GSA Connects 2023 Meeting in Pittsburgh, Pennsylvania

Paper No. 112-12
Presentation Time: 8:00 AM-5:30 PM

PROVENANCE OF PALEOGENE STRATA AT SLIM BUTTES, SOUTH DAKOTA, USA


MOLL, Joseph1, MAHER Jr., Dr. Harmon2, CRADDOCK, John P.3, MALONE, David1, MALONE, Joshua4 and HACKER, David5, (1)Department of Geography, Geology, and the Environment, Illinois State University, Campus Box 4400, Bloomington, IL 61701, (2)Geography and Geology, University of Nebraska at Omaha, Omaha, NE 68182-0199, (3)Geology, Macalester College, 1600 Grand Avenue, St. Paul, IL 55105, (4)Department of Geological Sciences, Jackson School of Geosciences, University of Texas at Austin, Austin, TX 78712, (5)Department of Earth Sciences, Kent State University, Kent, OH 44242

Slim Buttes is a 30 km long by 10 km wide, ~100 m thick outlier of Paleogene strata in northwest South Dakota. At Reva Gap in northern Slim Buttes, Eocene-Oligocene terrestrial strata of Slim Buttes, Chadron, Brule formations of the White River Group unconformably overlie the Paleocene Fort Union Formation.
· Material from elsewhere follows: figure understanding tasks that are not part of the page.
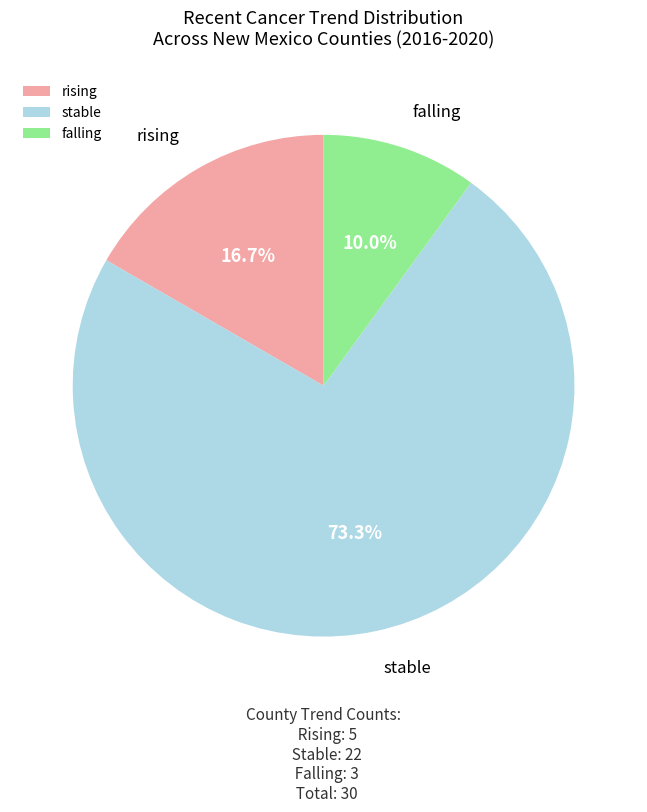

How many segments does this pie chart have?

3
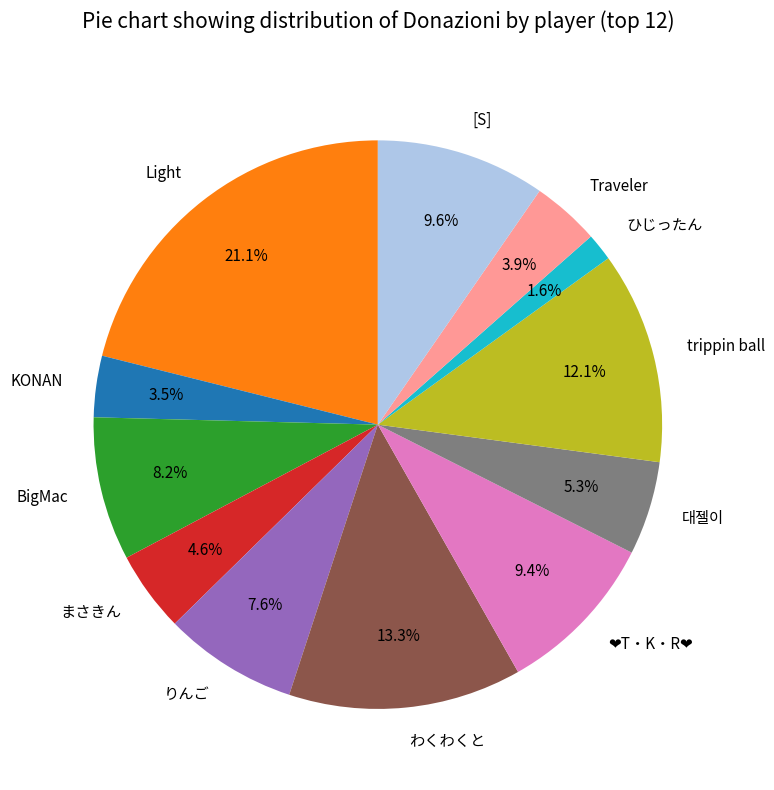

Is it true that 대젤이 is 13% of the pie?

False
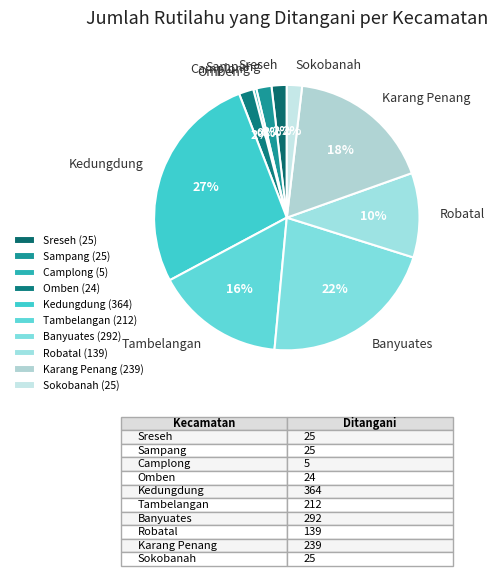

Count the number of slices in the pie.

10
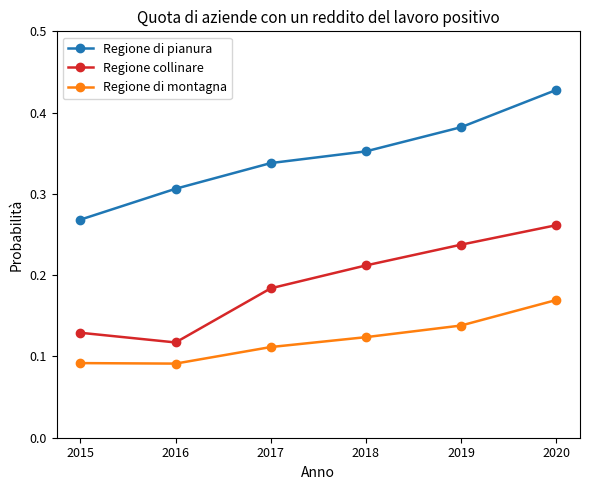

Which series changed the most between 2015 and 2017?

Regione di pianura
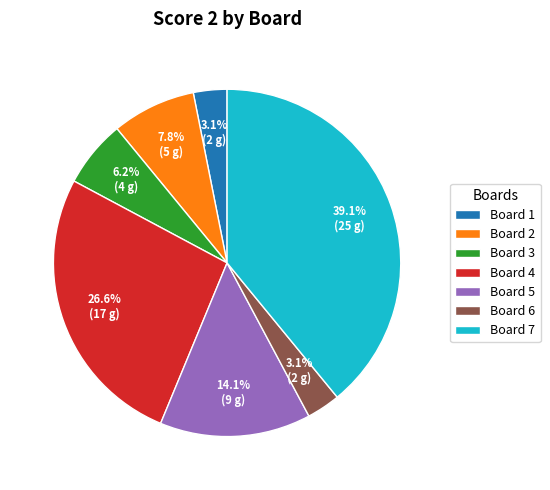

Approximately how many times larger is the value at Board 4 compared to Board 5?

1.9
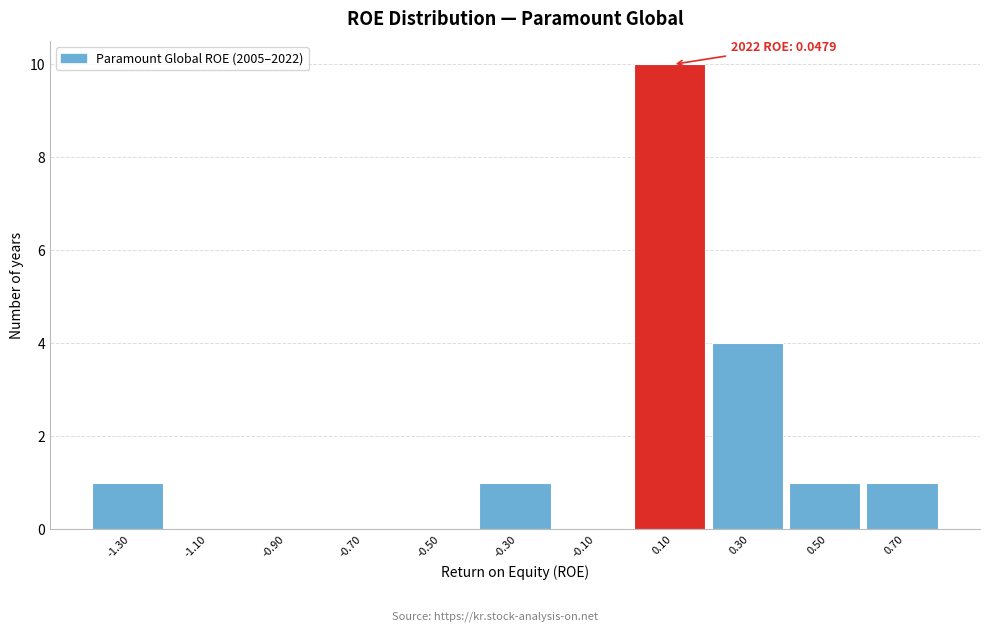

Which range on the x-axis has the tallest bar?

0.0 to 0.2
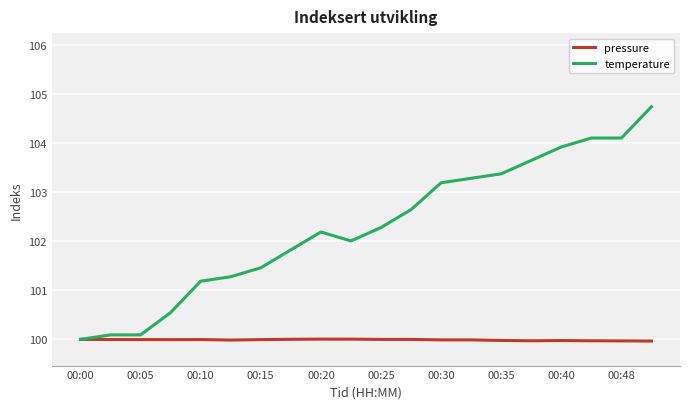

Which series has the largest range (max minus min)?

temperature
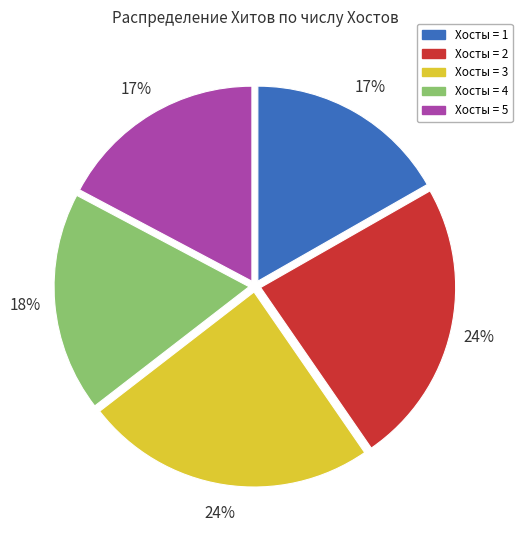

Is there a majority slice in this chart?

No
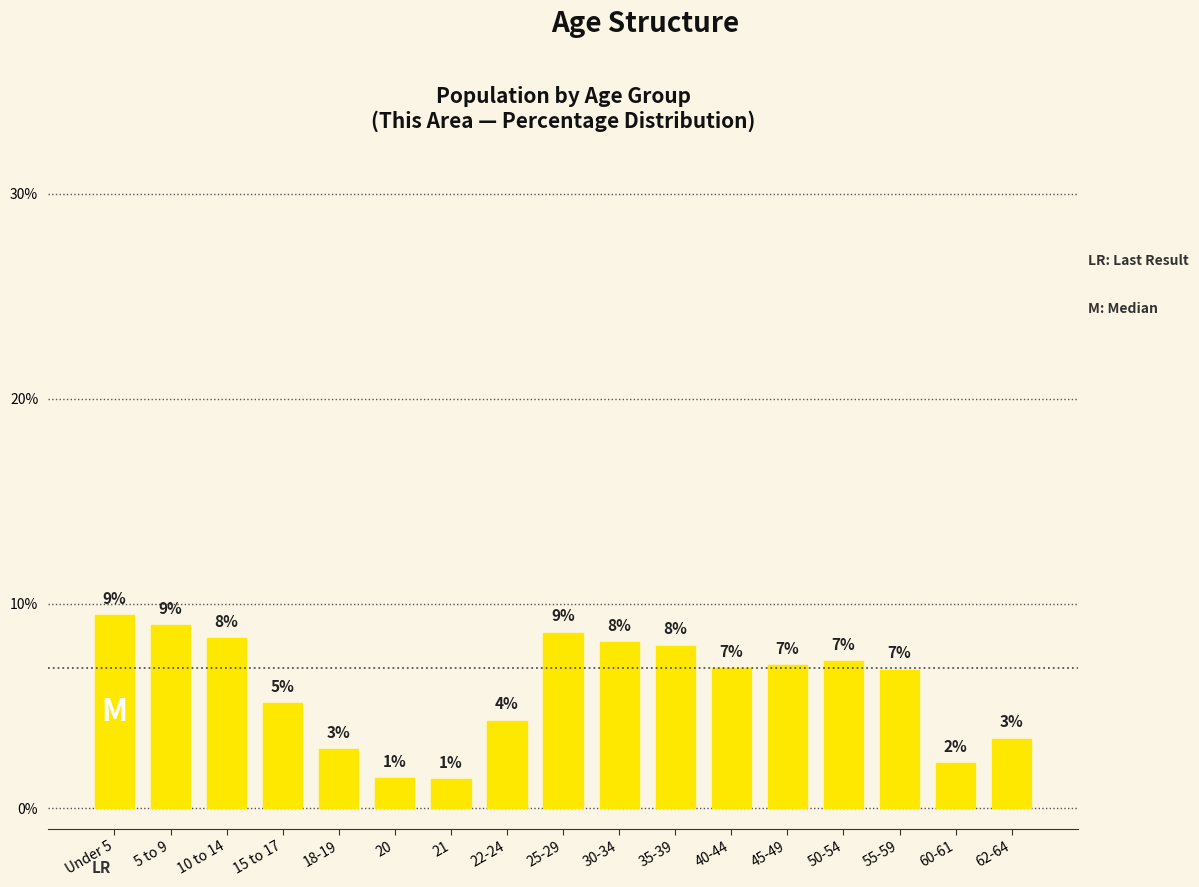

Between 40-44 and 22-24, which is larger?

40-44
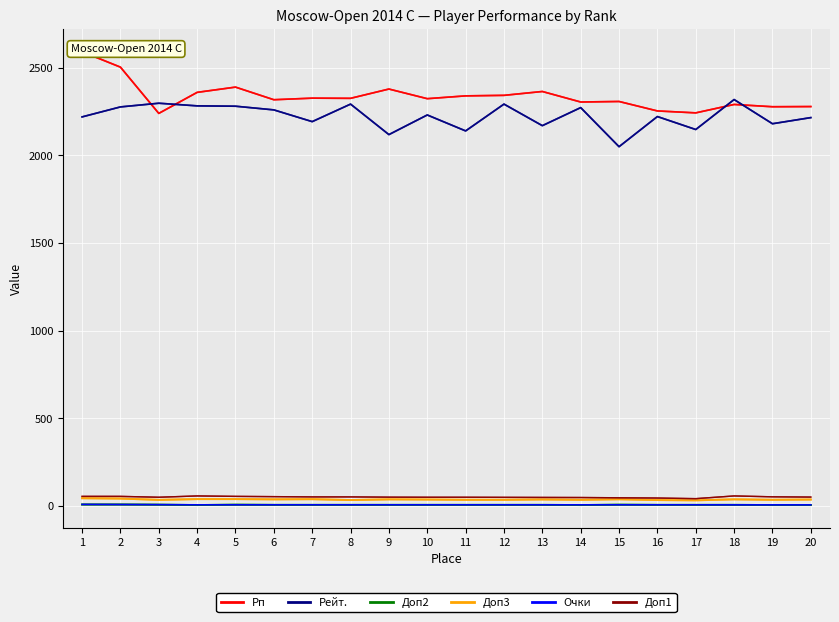

Is it true that Рейт. equals 2890.4 at 20?

False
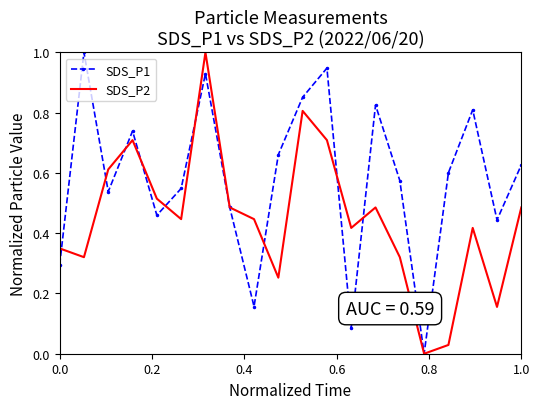

What is the highest value of the SDS_P1 series?

1.0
The White River Group is unconformably overlain with angular discordance by Oligocene and Miocene strata of the Arikaree Group. The goal for this research is to determine the provenance of these rocks as part of a broader synthesis of post-Laramide sedimentation in the Rocky Mountains and western Great Plains. Zircons were separated by traditional gravitational and magnetic techniques, and U-Pb geochronological data was obtained by LA-ICPMS at the University of Arizona Laserchron Center. A total of 352 zircons were analyzed. The Chadron Formation age spectrum is dominated by Cretaceous and Proterozoic grains that are interpreted to be locally derived from the underlying Cretaceous and Paleocene strata. The Brule Formation has a maximum depositional age of ~34 Ma; and Paleogene zircons dominate the age spectrum. A wide variety of older zircons are present. The Oligocene zircons are interpreted to have been sourced from the Indian Peak caldera complex in the Great Basin, while the balance of the zircons was derived from a variety of source areas in the Nevadaplano and Rocky Mountain areas to the southwest. As Archean zircons are sparse, we interpret that the Laramide uplifts of Wyoming were largely buried at the time of Brule deposition. The Arikaree Group sand has a maximum age of deposition of ~27 Ma, and has a multimodal detrital zircon age spectrum, and likely represents continued sourcing in the Nevadaplano and exhumation of the Laramide uplifts.